Il libro analizza il rapporto immagine/guerra nella contemporaneità tenendo ben presente che se quest’epoca da un lato offre inedite modalità comunicative e di produzione diffusa e decentrata delle immagini, dall’altro si caratterizza per una concentrazione monopolistica senza precedenti dei flussi di informazione sia nel web che nelle modalità più tradizionali.

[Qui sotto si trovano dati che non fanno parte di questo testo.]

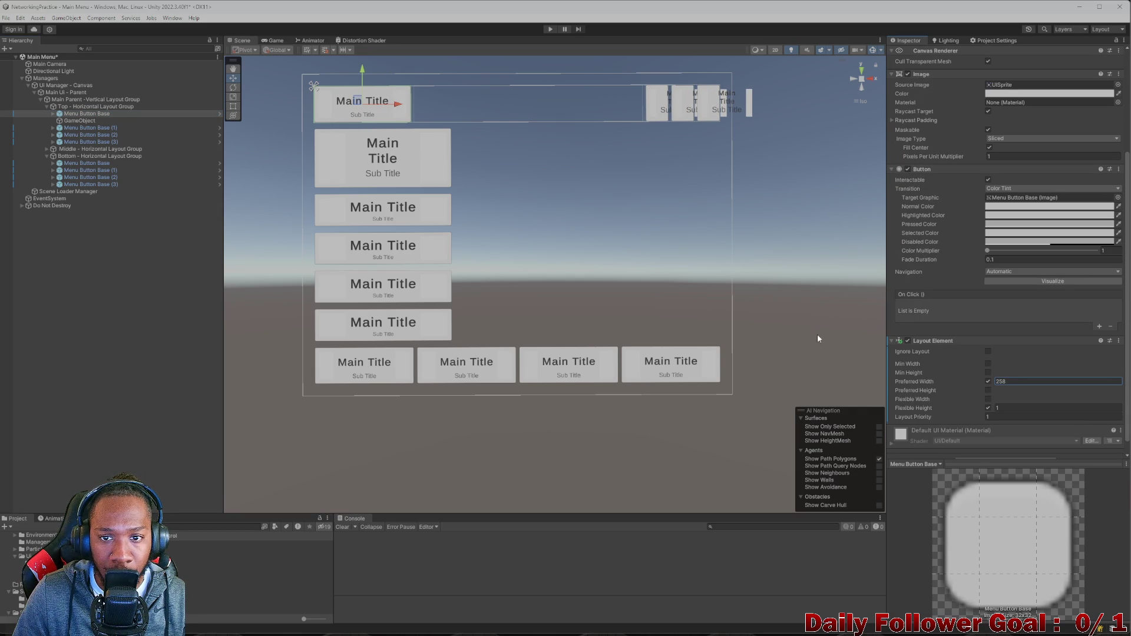
pyautogui.click(76, 120)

Il corposo volume risulta suddiviso in tre parti: nella prima si ragiona sull’utilità delle immagini dei conflitti mondiali nella comprensione delle attuali guerre; nella seconda si indagano le modalità con cui le arti possono oggi testimoniare gli eventi bellici; nell’ultima parte si analizzano i conflitti contemporanei che si danno grazie alle immagini. Facendo riferimento proprio a ques’ultima sezione del libro intitolata Pensare le guerre con gli occhi (e con le loro protesi), in questo scritto ci soffermeremo sui contributi di Mauro Carbone e Ruggero Eugeni che si occupano rispettivamente della paradossale piega iconoclasta che sembra attraversare una contemporaneità che si vuole votata al visivo come non mai, il primo, e delle relazioni tra usi bellici e usi mediali dei dispositivi di visione notturna, il secondo.

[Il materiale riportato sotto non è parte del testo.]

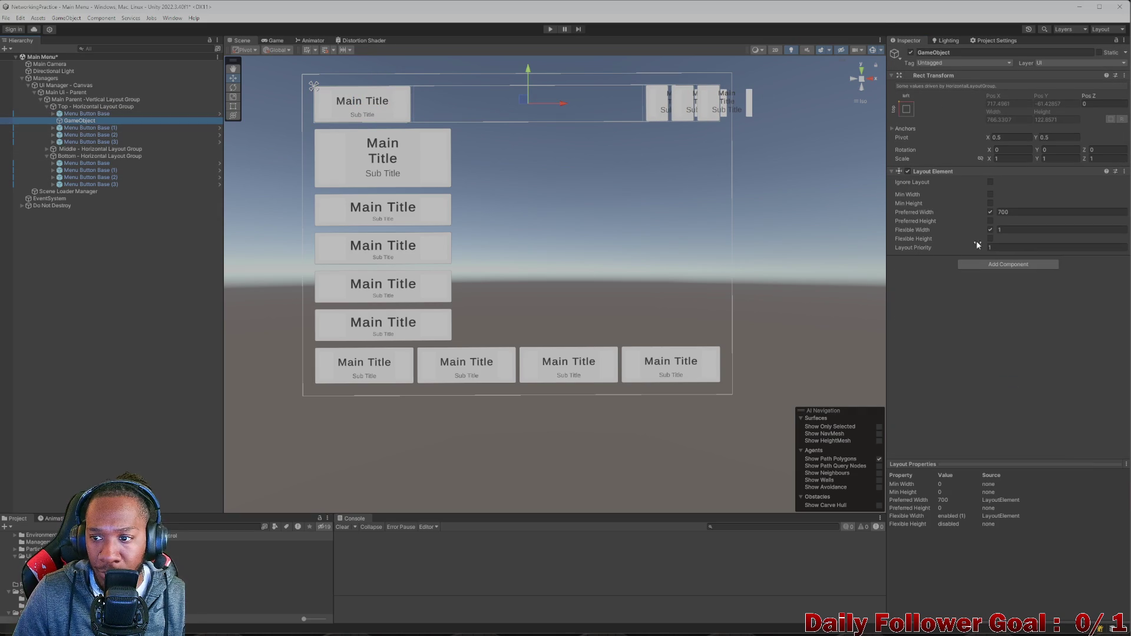
pyautogui.moveTo(995, 214); pyautogui.dragTo(597, 204)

Mauro Carbone, nel suo “L’uomo che cade. L’inizio di una controtendenza iconoclastica nella svolta iconica?”, torna, dopo essersene occupato nel libro Essere morti insieme. L’evento dell’11 settembre 2001 (Bollati Boringhieri, 2007), a riflettere su come le immagini televisive dell’attacco alle Twin Towers dell’11 settembre 2001, in particolare quelle relative alle persone lanciatesi nel vuoto per sfuggire alle fiamme, dopo essersi impresse nella memoria collettiva a livello planetario grazie ai media, siano immediatamente divenute oggetto di una vera e propria strategia di rimozione. Ad essere in gioco, sostiene lo studioso, sono la memoria e l’oblio collettivi di un evento che ha aperto il nuovo millennio nonché inaugurato quella che W.J.T. Mitchell (Cloning Terror. La guerra delle immagini dall’11 settembre a oggi, La casa Usher, 2012) ha definito l’attuale “guerra delle immagini”.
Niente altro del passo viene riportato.